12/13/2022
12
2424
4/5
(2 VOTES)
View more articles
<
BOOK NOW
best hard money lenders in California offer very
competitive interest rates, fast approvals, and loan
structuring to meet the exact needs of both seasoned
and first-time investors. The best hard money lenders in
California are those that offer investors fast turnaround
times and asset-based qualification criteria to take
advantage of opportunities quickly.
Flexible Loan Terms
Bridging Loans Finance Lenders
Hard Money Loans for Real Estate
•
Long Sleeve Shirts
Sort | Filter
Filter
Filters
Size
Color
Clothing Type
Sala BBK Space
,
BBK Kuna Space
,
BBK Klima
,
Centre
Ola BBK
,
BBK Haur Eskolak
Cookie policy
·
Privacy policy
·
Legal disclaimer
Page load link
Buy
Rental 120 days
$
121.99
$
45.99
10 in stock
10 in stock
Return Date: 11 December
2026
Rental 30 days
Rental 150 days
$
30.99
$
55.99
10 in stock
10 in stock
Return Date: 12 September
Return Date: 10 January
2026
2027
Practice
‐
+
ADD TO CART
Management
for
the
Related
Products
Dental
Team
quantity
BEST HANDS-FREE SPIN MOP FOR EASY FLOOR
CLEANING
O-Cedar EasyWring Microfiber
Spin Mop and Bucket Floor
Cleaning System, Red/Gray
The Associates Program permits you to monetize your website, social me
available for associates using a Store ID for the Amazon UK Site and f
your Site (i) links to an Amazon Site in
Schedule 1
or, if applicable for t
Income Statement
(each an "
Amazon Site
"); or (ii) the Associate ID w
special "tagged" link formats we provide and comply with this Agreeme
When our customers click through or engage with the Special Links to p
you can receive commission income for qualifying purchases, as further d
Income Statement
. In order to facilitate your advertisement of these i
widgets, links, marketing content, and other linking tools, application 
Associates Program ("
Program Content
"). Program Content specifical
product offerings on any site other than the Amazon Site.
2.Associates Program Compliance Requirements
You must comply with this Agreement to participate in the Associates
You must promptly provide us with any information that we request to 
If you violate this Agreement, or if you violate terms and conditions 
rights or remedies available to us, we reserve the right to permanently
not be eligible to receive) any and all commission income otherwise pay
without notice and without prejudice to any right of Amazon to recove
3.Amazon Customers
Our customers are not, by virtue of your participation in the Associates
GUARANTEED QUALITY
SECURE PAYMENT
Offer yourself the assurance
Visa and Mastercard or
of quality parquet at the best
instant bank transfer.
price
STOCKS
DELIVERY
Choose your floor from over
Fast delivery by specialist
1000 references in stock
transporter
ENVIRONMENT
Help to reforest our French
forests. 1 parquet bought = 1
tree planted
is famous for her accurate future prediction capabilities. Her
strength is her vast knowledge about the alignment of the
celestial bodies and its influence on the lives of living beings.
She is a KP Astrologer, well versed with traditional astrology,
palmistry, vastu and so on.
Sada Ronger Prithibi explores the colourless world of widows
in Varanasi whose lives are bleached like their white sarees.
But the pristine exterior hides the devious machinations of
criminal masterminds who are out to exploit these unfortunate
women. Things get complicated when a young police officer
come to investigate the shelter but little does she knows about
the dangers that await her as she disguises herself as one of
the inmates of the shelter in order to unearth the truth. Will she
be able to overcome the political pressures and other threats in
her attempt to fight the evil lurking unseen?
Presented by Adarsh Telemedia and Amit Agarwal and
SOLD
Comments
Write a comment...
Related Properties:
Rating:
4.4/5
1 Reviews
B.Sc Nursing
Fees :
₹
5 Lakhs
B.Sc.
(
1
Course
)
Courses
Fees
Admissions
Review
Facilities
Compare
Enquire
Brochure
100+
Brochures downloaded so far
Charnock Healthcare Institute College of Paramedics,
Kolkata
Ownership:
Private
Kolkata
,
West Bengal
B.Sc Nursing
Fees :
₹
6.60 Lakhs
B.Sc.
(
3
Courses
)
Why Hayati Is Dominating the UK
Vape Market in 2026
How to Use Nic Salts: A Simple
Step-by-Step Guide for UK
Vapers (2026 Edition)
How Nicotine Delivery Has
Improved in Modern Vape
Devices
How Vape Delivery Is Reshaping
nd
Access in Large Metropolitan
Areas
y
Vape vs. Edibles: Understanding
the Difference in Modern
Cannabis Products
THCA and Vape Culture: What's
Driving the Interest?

□ □ □

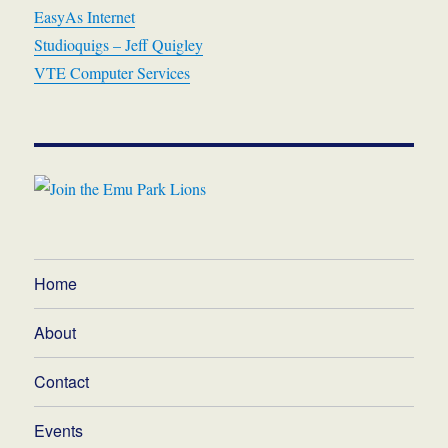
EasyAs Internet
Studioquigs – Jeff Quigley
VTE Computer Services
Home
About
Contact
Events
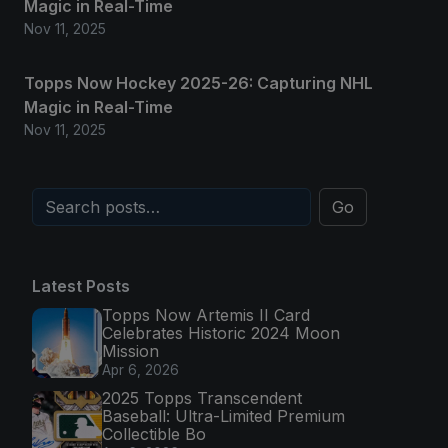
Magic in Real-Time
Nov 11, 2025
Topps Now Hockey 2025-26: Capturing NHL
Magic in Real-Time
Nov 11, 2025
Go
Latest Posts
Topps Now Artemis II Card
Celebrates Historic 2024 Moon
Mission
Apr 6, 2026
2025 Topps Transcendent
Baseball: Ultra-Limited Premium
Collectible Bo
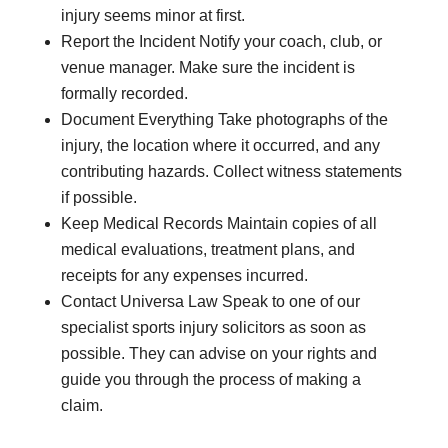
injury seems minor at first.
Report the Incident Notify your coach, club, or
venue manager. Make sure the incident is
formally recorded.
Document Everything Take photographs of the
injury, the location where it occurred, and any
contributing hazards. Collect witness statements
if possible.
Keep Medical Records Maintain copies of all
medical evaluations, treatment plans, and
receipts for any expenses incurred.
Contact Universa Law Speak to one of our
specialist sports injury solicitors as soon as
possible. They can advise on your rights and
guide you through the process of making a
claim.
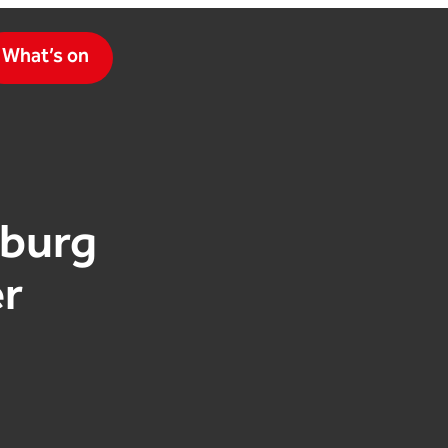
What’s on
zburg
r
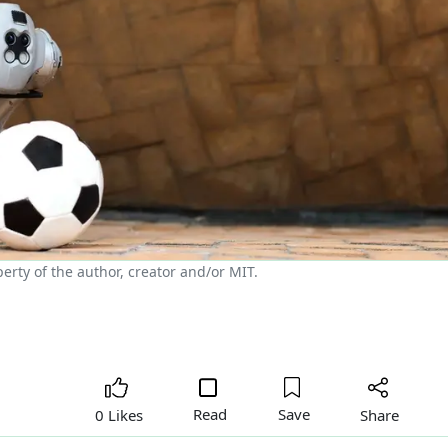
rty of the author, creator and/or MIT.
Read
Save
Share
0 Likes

□ □ □

● **Instructions for the task**: Report, from the entries above, each line where "Rental" is found.

● **Task result**:
Rental 120 days
Rental 30 days
Rental 150 days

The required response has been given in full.